AUFGABE = Gib den Beschluss des Obersten Gerichtshofes zum Jubiläumsgeld vollständig und unverändert wieder.

OGH 9ObA803/94

OGH9ObA803/9411.1.1995

Der Oberste Gerichtshof hat in Arbeits- und Sozialrechtssachen durch den Senatspräsidenten des Obersten Gerichtshofes Dr.Klinger als Vorsitzenden und durch die Hofräte des Obersten Gerichtshofes Dr.Maier und Dr.Steinbauer sowie die fachkundigen Laienrichter Dr.Peter Wolf und Erich Huhndorf als weitere Richter in der Arbeitsrechtssache des Antragstellers Österreichischer Gewerkschaftsbund Gewerkschaft Kunst, Medien, freie Berufe, *****, vertreten durch Dr.Heinrich Keller, Rechtsanwalt in Wien, wider den Antragsgegner Österreichischer Rundfunk (ORF), *****, vertreten durch Gerhard Zeiler, Generalintendant, ebendort, über den gemäß § 54 Abs 2 ASGG gestellten Feststellungsantrag in nichtöffentlicher Sitzung folgenden

Beschluß

gefaßt:

 

Spruch:

Es wird festgestellt, daß Dienstnehmern, die am 1.1.1969, bzw am 1.1.1964 bzw am 1.1.1959 in den ORF eingetreten sind und daher am 31.12.1993 das 25., bzw das 30., bzw das 35.Dienstjubiläum vollendet haben, Jubiläumsgeld in der ursprünglichen, der Vereinbarung vom 20.6.1963 entsprechenden Höhe und nicht im halbierten Ausmaß aufgrund der Vereinbarung vom 1.12.1992 gebührt.

Datensätze
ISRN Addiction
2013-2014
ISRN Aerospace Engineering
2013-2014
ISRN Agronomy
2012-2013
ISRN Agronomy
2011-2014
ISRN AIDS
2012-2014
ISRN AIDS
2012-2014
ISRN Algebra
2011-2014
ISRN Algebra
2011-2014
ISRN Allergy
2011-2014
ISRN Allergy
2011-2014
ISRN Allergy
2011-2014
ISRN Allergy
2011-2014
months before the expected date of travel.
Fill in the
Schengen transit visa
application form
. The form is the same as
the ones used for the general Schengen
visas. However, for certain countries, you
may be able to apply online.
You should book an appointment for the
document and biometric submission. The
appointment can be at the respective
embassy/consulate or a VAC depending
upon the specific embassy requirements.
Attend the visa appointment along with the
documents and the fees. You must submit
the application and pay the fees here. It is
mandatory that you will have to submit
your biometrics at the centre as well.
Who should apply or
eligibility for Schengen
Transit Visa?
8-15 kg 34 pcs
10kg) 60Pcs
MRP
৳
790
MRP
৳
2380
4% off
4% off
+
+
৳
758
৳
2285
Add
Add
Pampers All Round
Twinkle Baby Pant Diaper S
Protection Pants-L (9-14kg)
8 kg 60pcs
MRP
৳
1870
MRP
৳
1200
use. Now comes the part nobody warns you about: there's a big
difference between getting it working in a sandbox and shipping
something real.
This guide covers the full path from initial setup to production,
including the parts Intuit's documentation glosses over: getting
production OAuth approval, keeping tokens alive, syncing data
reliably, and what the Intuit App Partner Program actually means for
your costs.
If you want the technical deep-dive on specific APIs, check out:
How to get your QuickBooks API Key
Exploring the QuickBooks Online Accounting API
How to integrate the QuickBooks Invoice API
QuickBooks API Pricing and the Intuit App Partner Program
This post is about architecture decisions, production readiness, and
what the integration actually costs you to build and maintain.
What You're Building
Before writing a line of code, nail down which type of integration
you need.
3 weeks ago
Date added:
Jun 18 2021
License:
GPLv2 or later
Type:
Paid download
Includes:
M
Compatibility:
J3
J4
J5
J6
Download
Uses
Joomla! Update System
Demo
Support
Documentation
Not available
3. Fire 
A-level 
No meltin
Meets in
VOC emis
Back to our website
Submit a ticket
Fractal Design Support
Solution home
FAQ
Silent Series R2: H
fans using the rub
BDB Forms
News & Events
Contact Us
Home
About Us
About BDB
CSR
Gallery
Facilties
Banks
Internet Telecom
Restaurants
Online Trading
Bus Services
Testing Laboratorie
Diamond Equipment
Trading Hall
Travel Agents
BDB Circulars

LÖSUNG =
OGH 9ObA803/94

OGH9ObA803/9411.1.1995

Der Oberste Gerichtshof hat in Arbeits- und Sozialrechtssachen durch den Senatspräsidenten des Obersten Gerichtshofes Dr.Klinger als Vorsitzenden und durch die Hofräte des Obersten Gerichtshofes Dr.Maier und Dr.Steinbauer sowie die fachkundigen Laienrichter Dr.Peter Wolf und Erich Huhndorf als weitere Richter in der Arbeitsrechtssache des Antragstellers Österreichischer Gewerkschaftsbund Gewerkschaft Kunst, Medien, freie Berufe, *****, vertreten durch Dr.Heinrich Keller, Rechtsanwalt in Wien, wider den Antragsgegner Österreichischer Rundfunk (ORF), *****, vertreten durch Gerhard Zeiler, Generalintendant, ebendort, über den gemäß § 54 Abs 2 ASGG gestellten Feststellungsantrag in nichtöffentlicher Sitzung folgenden

Beschluß

gefaßt:

 

Spruch:

Es wird festgestellt, daß Dienstnehmern, die am 1.1.1969, bzw am 1.1.1964 bzw am 1.1.1959 in den ORF eingetreten sind und daher am 31.12.1993 das 25., bzw das 30., bzw das 35.Dienstjubiläum vollendet haben, Jubiläumsgeld in der ursprünglichen, der Vereinbarung vom 20.6.1963 entsprechenden Höhe und nicht im halbierten Ausmaß aufgrund der Vereinbarung vom 1.12.1992 gebührt.